Chaque fois que le Maroc propose une solution, on est sûr que l’Algérie s’y opposera. Ce scénario simpliste est malheureusement vrai. Ce qui est en jeu dans cette affaire, ce n’est ni l’autodétermination du peuple sahraoui qui vit sous la pression algérienne sous des tentes à Tindouf, ni le respect des principes et valeurs démocratiques, mais le rejet systématique de ce qu’est le Maroc, un voisin encombrant et qui ne peut pas déménager ; il a la chance d’avoir deux ouvertures sur la mer, et il a aussi l’avantage d’être un pays pacifique qui ne cherche pas la bagarre avec ses voisins.
D’ailleurs, le Maroc a ouvert ses frontières avec l’Algérie, n’impose plus de visas aux Algériens, et ne cesse de faire des propositions pour que la région vive dans la coopération, la solidarité et fasse revivre l’Union du Maghreb qui existe sur le papier mais qui est handicapée par cette animosité agressive algérienne. Quatre séries de négociation entre Marocains et Sahraouis ont eu lieu à Manhasset, dans la banlieue de New York sous l’égide des Nations unies. Mais dès qu’on s’approche d’une solution, Alger intervient et crée des obstacles. Ce qui a fait dire au roi Mohamed VI dans un discours le 6 novembre 2009, sans nommer l’Algérie, que celle-ci « contrarie la dynamique de négociation ».
Alger refuse d’ouvrir ses frontières, refuse de coopérer avec le Maroc, et utilise l’arme du pétrole et du gaz pour faire pression sur ses partenaires pour retirer leur soutien au Maroc. C’est ce que Bouteflika a laissé entendre à Zapatero en repoussant la réunion de Madrid qui devait avoir lieu en Février 2008.

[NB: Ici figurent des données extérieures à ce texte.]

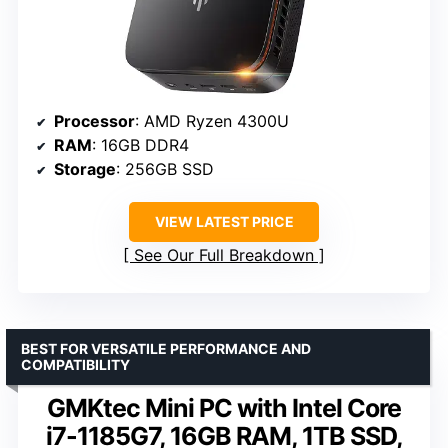
Processor
: AMD Ryzen 4300U
RAM
: 16GB DDR4
Storage
: 256GB SSD
VIEW LATEST PRICE
See Our Full Breakdown
BEST FOR VERSATILE PERFORMANCE AND
COMPATIBILITY
GMKtec Mini PC with Intel Core
i7-1185G7, 16GB RAM, 1TB SSD,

Enfin, puisque l’Algérie va discuter avec l’Espagne des problèmes liés à la vente et l’achat du gaz, comme elle abordera le problème de l’immigration, j’aimerais juste faire une remarque : comment se fait-il que ce pays très riche en gaz et pétrole, qui a des réserves monumentales, qui a des potentialités formidables, une jeunesse vive et énergique, soit devenu un pays qu’on quitte au risque de sa vie, un pays d’où on émigre clandestinement vers l’Espagne ou d’autres pays européens ?
Au lieu de constituer une entité solide et fiable sur la base d’une union des pays du Maghreb, au lieu d’utiliser ses moyens financiers gigantesques pour donner du travail à sa jeunesse et apaiser un pays troublé, au lieu d’être un leader de la paix et de la liberté, L’Algérie s’use à créer des problèmes de toutes sortes à son voisin et ancien frère, le Maroc.